Rapid7 identifies Fuze vulnerabilities

Flaws could be used to view details and brute-force account authentication

Unified communcations vendor Fuze has fixed multiple vulnerabilities in its TPN Handset Portal,which could be used to view personal details, 'sniff' security-critical data and brute-force accounts.

A user of Rapid7 (a Fuze customer) discovered the vulnerabilities in April. Although only recently announced, they were fixed in May.

The first vulnerability, known as R7-2017-07.1 (Improper Access Control), could use MAC addresses associated with registered handsets of Fuze users to craft a URL that revealed personal information. Email addresses, account details, Fuze phone number and the administration portal link would all be visible to the attacker.

The total possible MAC address space is large, but the practical space is much smaller, as the attacker would only need to target Polycom and Yealink phones. These are Fuze's officially-supported phone brands. The organisational unique identifier (OUI), a code at the start of MAC addresses which identifies a product's vendor, helped to narrow down possible targets.
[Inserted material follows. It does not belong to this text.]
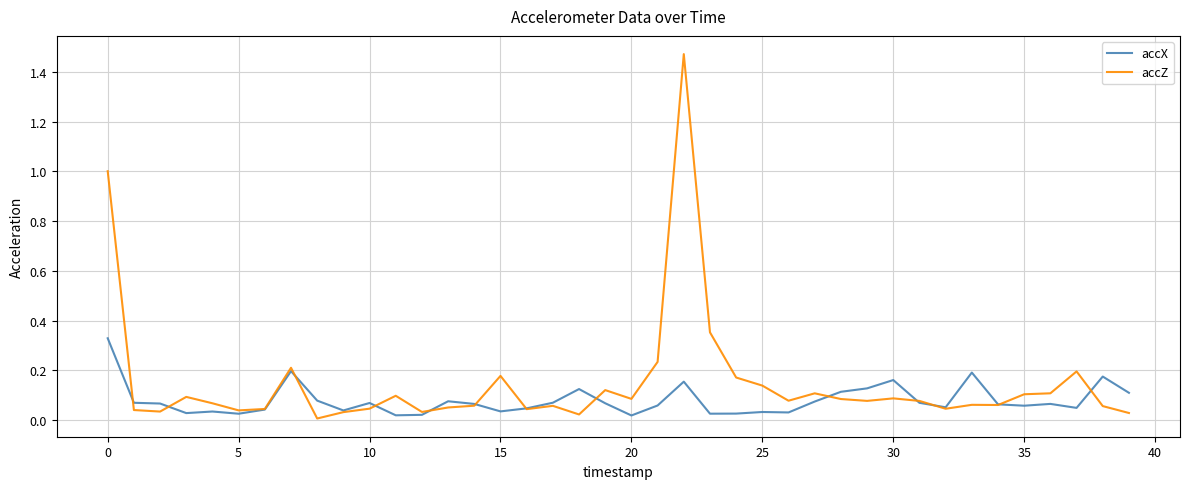

Which series has the largest range (max minus min)?

accZ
The personal URL crafted using the above vulnerability would prompt for a password over an unencrypted connection between the handset and TPN portal. If an attacker could intercept network traffic while the handset booted up, they would be able to view the content of requests to the portal - including the administration code. This is the second exploit, R7-2017-07.2 (Cleartext Transmission of Sensitive Information).
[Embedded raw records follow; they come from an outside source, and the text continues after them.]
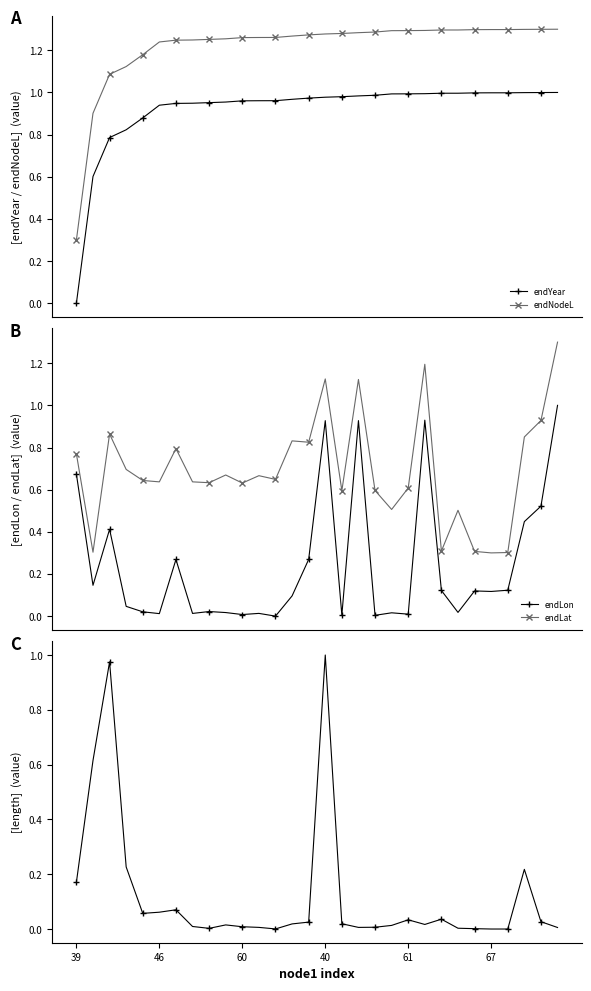

List the series in order of their peak value, lowest first.

endYear, endLon, length, endNodeL, endLat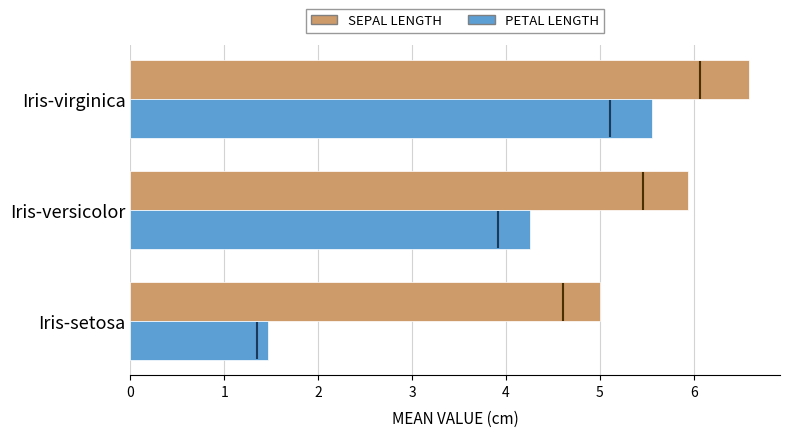

Count the Petal_length values in the range 1 to 5.

2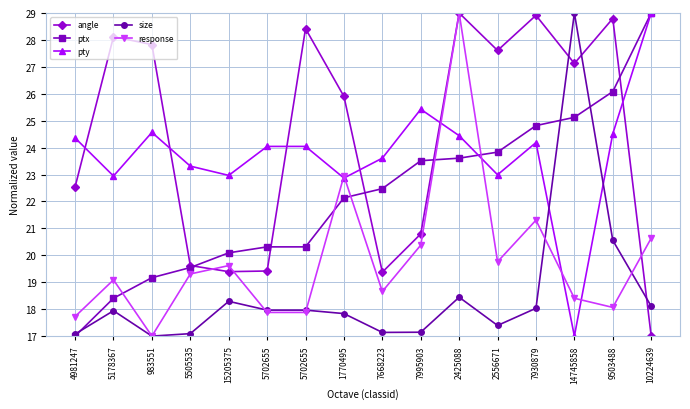

What are all the series names shown in the legend?

angle, ptx, pty, size, response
If an attacker was not watching network traffic during the handset boot, they could still determine the administration portal URL by MAC enumeration, as mentioned in R7-2017-07.1. With that URL, they could attempt various access codes until they were successful, as the authentication attempts were not limited. This was known as R7-2017-07.3 (Improper Restriction of Excessive Authentication Attempts).

All of the above issues have now been fixed, by requiring a password to access the TPN portal; by encrypting traffic to the portal; and by limiting authentication attempts to the portal. MAC enumeration to find administration portal URLs is also no longer possible.

Fuze said that it 'has no evidence of any bad actors exploiting this vulnerability to compromise customer data', and thanked Rapid7 for its work.